--- Excerpt Enclosed Below ---
While most Americans were enjoying barbecues and the Hanley family was watching 70 mph winds blow a stream of water up the hill in front of our house, homeschoolers were busy organizing a boycott against Subway and possibly even Scholastic. My email box had more messages related to the boycott than spam, and the forums were hopping over a holiday weekend.
In a way, it is one of those feel good moments as a homeschooler. There are just enough homeschoolers that someone, somewhere will notice any slight dealt to the homeschool community. And we are networked well enough that major corporations bend in a single weekend. And a holiday one at that.
On the other hand, what was the boycott over?
$5000 in athletic equipment for my child’s school? This is clearly meant to benefit a school. And while Nebraska may consider me a private school, as many states do, I do not hold corporations to the legalese surrounding homeschool legislation. And they are not doing anything morally reprehensible with their dollars in supporting public and parochial schools. They just don’t want to give me that much playground equipment for my backyard. HSLDA chimes in with a letter dated for the 27th:
We understand that the competition is focused on traditional public and private schools because the grand prize of $5,000 of athletic equipment is designed to be used by a traditional school and not an individual family. A potential homeschool winner, however, could simply donate the grand prize to a public or private school of their choice or to a homeschool sports league. Open Letter to Subway
Sure we could donate the equipment. But I think Scholastic and Subway want a little more assurance that the equipment is going to benefit a school. One with an enrollment greater than my family’s size. Now, the whole thing could have been avoided with a simple readjustment to the rules. Something like:
The playground equipment will go the accredited school of the winner’s choice.
Then regardless of who wins, the real prize goes where it is intended to go.
It isn’t pretty out there, and it is rare that I really see this much division in the boards I frequent. I never knew someone’s choice to boycott or not boycott could be so personal. That my shoulder shrug at the whole thing would result in impassioned defenses of how boycotting does work, and an insistence that we have to remain vigilant even in the little things. Or that those who are not boycotting would see fit to not merely state why they think it is not necessary but go so far as to belittle those who have chosen to do so.
But really, do we make this big of a deal out of other companies who choose to support traditional schools?
--- End of Enclosed Excerpt ---
--- Data extracts Enclosed Below ---
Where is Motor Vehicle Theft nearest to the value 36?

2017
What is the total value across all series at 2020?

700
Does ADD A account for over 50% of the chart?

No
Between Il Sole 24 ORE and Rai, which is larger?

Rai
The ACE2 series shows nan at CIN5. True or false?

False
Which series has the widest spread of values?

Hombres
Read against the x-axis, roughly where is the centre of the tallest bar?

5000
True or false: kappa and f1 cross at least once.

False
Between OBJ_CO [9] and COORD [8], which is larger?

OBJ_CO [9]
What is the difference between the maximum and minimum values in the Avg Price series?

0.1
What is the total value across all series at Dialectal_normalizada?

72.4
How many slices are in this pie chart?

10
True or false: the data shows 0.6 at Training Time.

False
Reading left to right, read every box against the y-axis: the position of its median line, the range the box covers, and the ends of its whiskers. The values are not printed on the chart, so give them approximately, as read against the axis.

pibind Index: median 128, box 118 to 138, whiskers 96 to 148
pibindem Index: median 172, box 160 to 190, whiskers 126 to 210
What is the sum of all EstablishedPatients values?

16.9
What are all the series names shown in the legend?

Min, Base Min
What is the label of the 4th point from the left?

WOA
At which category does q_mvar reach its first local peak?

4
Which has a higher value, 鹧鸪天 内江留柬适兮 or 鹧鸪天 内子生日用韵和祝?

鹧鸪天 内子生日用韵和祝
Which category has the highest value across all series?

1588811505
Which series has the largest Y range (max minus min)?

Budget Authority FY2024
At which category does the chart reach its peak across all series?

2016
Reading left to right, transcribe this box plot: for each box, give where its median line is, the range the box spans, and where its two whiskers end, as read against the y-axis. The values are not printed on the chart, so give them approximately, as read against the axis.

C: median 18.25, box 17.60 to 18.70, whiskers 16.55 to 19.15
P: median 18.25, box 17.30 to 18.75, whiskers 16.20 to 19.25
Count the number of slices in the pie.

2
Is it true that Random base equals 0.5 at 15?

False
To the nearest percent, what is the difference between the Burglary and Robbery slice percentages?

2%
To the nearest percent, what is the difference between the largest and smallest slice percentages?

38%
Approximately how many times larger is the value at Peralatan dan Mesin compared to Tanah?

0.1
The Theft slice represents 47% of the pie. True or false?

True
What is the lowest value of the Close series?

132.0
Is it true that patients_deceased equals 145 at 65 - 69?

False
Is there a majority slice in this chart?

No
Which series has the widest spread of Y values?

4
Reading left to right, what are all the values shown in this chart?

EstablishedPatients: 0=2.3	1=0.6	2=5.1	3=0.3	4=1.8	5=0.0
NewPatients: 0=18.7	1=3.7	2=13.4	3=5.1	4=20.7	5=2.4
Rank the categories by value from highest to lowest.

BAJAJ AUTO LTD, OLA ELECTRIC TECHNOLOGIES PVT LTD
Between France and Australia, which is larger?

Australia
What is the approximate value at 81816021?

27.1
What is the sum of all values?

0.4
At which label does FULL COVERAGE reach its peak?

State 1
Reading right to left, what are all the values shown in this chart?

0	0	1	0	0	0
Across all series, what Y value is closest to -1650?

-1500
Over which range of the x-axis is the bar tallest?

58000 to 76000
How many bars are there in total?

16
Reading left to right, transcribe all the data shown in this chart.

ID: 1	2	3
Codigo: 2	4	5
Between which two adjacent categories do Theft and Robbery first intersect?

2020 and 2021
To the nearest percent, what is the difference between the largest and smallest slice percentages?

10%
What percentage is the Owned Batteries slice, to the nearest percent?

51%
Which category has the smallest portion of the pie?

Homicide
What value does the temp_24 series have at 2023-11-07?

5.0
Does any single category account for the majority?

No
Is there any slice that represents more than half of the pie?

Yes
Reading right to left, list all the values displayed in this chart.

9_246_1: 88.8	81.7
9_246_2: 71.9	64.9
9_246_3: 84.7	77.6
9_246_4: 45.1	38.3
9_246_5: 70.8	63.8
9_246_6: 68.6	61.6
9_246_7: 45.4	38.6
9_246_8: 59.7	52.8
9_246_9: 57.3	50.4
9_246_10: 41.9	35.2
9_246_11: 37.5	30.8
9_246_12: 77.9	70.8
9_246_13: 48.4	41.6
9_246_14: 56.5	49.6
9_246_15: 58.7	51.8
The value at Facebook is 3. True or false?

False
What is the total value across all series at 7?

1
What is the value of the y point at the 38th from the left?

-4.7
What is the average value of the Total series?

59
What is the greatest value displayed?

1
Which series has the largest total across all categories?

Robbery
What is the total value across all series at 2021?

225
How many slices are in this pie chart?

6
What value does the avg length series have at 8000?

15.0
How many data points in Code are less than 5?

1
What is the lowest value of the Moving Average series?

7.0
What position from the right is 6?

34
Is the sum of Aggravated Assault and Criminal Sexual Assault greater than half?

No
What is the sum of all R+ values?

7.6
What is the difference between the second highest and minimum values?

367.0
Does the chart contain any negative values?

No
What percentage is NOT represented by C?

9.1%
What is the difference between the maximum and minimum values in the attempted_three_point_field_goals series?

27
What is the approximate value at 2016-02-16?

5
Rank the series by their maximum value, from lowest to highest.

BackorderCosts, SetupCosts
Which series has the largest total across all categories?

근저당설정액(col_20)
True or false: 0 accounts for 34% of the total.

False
--- End of Enclosed Data extracts ---
## Exercise tasks
- 1) Retype the passage of the post about the Subway boycott from "While most Americans" up to and including "the boycott over?".
- 2) According to the post about the Subway boycott, what was the grand prize in the competition?

## Replies
- 1)
While most Americans were enjoying barbecues and the Hanley family was watching 70 mph winds blow a stream of water up the hill in front of our house, homeschoolers were busy organizing a boycott against Subway and possibly even Scholastic. My email box had more messages related to the boycott than spam, and the forums were hopping over a holiday weekend.
In a way, it is one of those feel good moments as a homeschooler. There are just enough homeschoolers that someone, somewhere will notice any slight dealt to the homeschool community. And we are networked well enough that major corporations bend in a single weekend. And a holiday one at that.
On the other hand, what was the boycott over?

- 2) $5,000 of athletic equipment.